Brighton businessman Adam Campbell decided he was fed up with politics having witnessed it first-hand running as a councillor and being involved in a number of spats with the city council.

Using this frustration as inspiration, the 51-year-old decided to found the Gzunder company to produce a range of ceramic chamber pots, featuring the faces of local, national and international politicians alongside an amusing satirical slogan.

The pots have gone down a storm with the product which features the face of Green council leader Jason Kitcat having sold out.

Local Labour group leader Warren Morgan also has made his way on to a pot.

So has the Conservative leader on Brighton and Hove City Council Geoffrey Theobald.

“We play no favourites – we also do ashtrays and dartboards. I am both physically and metaphorically above politics,” the 6ft 8in businessman said.

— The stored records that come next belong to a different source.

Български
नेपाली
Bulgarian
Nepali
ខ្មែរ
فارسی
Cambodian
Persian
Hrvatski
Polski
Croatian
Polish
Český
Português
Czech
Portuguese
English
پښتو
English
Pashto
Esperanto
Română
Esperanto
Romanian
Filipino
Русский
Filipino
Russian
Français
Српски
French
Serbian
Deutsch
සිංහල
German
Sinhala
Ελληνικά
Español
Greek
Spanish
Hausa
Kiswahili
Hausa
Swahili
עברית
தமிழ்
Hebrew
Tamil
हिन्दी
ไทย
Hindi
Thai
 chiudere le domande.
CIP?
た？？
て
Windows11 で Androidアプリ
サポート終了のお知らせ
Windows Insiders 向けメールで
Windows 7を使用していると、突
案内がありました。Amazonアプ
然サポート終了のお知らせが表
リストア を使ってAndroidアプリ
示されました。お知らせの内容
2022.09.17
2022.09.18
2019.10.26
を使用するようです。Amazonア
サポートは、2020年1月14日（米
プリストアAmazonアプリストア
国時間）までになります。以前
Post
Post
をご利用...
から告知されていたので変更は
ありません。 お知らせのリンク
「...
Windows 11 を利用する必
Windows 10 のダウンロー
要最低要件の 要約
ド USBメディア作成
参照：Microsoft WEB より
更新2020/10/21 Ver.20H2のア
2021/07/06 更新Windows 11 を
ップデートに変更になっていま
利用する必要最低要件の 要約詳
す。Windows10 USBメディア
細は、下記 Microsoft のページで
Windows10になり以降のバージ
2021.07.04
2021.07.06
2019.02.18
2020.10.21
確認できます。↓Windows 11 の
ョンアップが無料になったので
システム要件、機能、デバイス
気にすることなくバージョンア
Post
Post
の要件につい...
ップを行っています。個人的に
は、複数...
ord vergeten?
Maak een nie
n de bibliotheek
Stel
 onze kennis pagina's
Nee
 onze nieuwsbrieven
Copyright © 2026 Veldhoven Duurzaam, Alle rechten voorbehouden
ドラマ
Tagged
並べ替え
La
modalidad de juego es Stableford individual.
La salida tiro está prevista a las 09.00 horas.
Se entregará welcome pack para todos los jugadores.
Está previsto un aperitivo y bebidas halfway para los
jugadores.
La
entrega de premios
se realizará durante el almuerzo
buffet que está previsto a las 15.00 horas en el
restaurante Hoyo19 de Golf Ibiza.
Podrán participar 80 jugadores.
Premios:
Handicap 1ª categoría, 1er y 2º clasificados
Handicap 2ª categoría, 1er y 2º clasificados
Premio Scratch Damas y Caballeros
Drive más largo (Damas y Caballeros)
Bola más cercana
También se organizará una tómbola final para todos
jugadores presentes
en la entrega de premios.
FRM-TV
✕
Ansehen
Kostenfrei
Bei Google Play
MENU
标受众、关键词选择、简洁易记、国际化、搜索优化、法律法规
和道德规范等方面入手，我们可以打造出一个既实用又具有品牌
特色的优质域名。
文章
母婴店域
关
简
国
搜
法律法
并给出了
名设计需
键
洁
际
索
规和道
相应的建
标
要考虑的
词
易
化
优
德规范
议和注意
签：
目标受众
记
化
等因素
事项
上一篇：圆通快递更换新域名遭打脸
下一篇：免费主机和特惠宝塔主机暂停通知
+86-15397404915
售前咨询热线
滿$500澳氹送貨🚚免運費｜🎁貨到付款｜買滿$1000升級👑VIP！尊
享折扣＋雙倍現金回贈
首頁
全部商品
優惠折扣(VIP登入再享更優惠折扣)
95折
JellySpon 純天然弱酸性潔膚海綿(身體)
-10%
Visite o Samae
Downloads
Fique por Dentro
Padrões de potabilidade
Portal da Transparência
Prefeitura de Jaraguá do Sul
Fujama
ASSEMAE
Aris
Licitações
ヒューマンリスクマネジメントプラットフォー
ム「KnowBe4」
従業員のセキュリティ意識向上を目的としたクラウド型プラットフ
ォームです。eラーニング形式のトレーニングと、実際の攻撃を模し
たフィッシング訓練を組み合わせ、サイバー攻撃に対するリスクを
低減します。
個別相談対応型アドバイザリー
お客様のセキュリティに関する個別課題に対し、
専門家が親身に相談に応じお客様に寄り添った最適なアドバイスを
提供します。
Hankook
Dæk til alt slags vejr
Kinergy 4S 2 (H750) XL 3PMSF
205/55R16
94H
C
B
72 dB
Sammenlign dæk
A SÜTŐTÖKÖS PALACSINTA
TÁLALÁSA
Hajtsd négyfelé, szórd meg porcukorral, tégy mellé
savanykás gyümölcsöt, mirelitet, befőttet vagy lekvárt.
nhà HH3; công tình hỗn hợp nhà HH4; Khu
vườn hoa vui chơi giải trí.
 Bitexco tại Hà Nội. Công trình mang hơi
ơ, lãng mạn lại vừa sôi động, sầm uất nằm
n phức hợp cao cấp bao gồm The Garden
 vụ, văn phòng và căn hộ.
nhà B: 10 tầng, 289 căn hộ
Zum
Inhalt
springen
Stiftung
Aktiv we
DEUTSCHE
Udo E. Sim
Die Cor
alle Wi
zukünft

National party leaders also have the pride of their own pot, with Prime Minister David Cameron featured with the slogan: “We are all right in it together.”

UKIP boss Nigel Farage grins on a pot beneath the phrase: “I am coming to live next door to you.”

Mr Campbell added that another popular product has been dartboards featuring the face of former education secretary Michael Gove – and said he knows of teachers who have bought them. The inspiration for the pots came from his own battles with the council as well as a chamber pot featuring Napoleon at the Brighton Museum.

He said: “I have to be non-partisan – if you have been elected or convicted your face can be put on a pot.

“What I hear is politicians are starting to wonder if they are important enough to have their faces on their own pot.”

He added that it is too early to tell which new members of David Cameron’s cabinet will get the Gzunder treatment.

But he said he was happy to wait for them to “hang themselves with their own words”.

One of the latest products is Gzunder soap branded “the world’s first political soap”.

Mr Campbell said: “Why not send a bar to your elected representative if you feel they are washing their hands of their responsibilities?”